NVVM verificationAfter kernel metadata and address-space conversion.
Target serializationOnly after no high-level TileIR ops remain.

NVVM Parameter Verification

The kernel-parameter overflow check is the most user-visible piece of layer-3 verification because it is the first place where a target-specific limit can reject otherwise valid TileIR. The verifier walks each kernel argument, asks the target data layout for size and ABI alignment, accumulates an aligned offset, and compares the total against the target's parameter-space limit.
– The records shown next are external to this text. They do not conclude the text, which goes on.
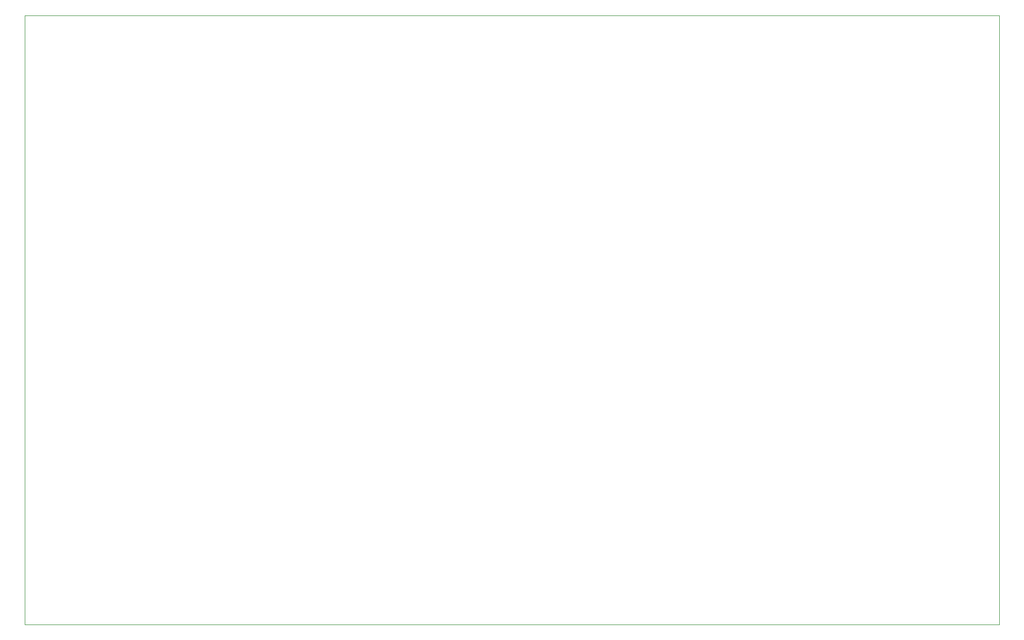
<source format=gbr>
%TF.GenerationSoftware,Flux,Pcbnew,7.0.11-7.0.11~ubuntu20.04.1*%
%TF.CreationDate,2024-05-09T22:56:52+00:00*%
%TF.ProjectId,input,696e7075-742e-46b6-9963-61645f706362,rev?*%
%TF.SameCoordinates,Original*%
%TF.FileFunction,Profile,NP*%
%FSLAX46Y46*%
G04 Gerber Fmt 4.6, Leading zero omitted, Abs format (unit mm)*
G04 Filename: desalinator*
G04 Build it with Flux! Visit our site at: https://www.flux.ai (PCBNEW 7.0.11-7.0.11~ubuntu20.04.1) date 2024-05-09 22:56:52*
%MOMM*%
%LPD*%
G01*
G04 APERTURE LIST*
%TA.AperFunction,Profile*%
%ADD10C,0.050000*%
%TD*%
G04 APERTURE END LIST*
D10*
X-80000000Y-50000000D02*
X-80000000Y50000000D01*
X-80000000Y50000000D02*
X80000000Y50000000D01*
X80000000Y50000000D02*
X80000000Y-50000000D01*
X80000000Y-50000000D02*
X-80000000Y-50000000D01*
M02*

</source>
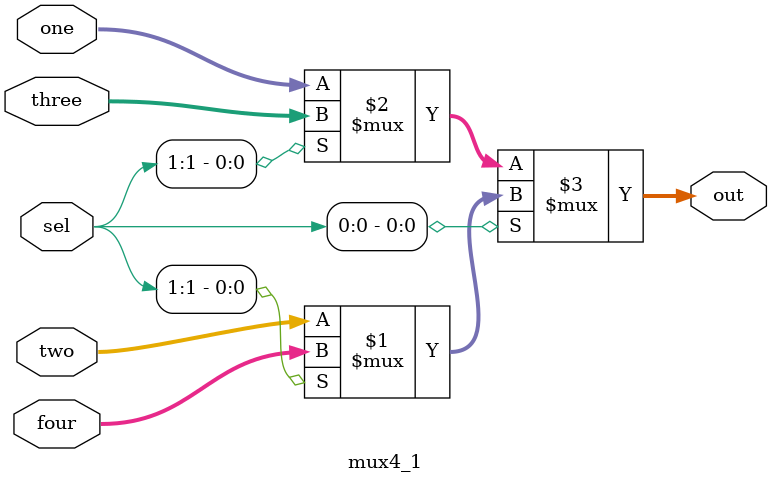
<source format=v>
`timescale 1ns / 1ps


module mux4_1(sel, one, two, three, four, out);
    parameter W = 32;
    input [1:0] sel;
    input [W-1:0] one, two, three, four;
    output [W-1:0] out;
    assign out = (sel[0])? ((sel[1])? four : two) : ((sel[1])? three : one);
endmodule

</source>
LogicalResult verify_kernel_parameters(LLVMFuncOp kernel,
                                       NvvmTargetAttr target,
                                       const DataLayout &dl) {
    uint64_t total = 0;
    for (auto [idx, argType] : llvm::enumerate(kernel.getArgumentTypes())) {
        TypeSize size = dl.getTypeSize(argType);
        Align    align = dl.getABITypeAlign(argType);
        if (size.isScalable()) {
            return kernel.emitOpError("argument ") << idx
                << " has scalable type; not supported in NVVM kernels";
        }
        total = llvm::alignTo(total, align.value());
        total += size.getFixedValue();
    }

    if (total > target.getParameterSpaceLimit()) {
        return kernel.emitOpError("formal parameter space overflowed: ")
            << total << " > " << target.getParameterSpaceLimit()
            << " bytes for " << target.getChip();
    }
    return success();
}

The limit is target-dependent. Pre-Hopper SM versions allow 4096 bytes; Hopper and later allow 32760 bytes. The verifier reads the limit from the resolved #nvvm.target attribute so that a kernel rejected on one architecture can succeed on another without touching the verifier code.

Cross-References

Correctness Layers is the canonical overview that places the three in-pipeline layers covered here alongside the NVVM IR verifier and ptxas, and gives the bug-class-to-layer table. Pass Manager Internals — Anchor Hierarchy documents the anchor and dispatch model the verifier layers run inside. Pass List by Optimization Level is where each explicit verifier pass appears in the pipeline. Pipeline Options Mapping covers the options that enable or disable verify-each behavior. NVVM IR Verifier is the LLVM-tier sibling that re-checks parameter-space and address-space constraints after the MLIR-to-LLVM translation.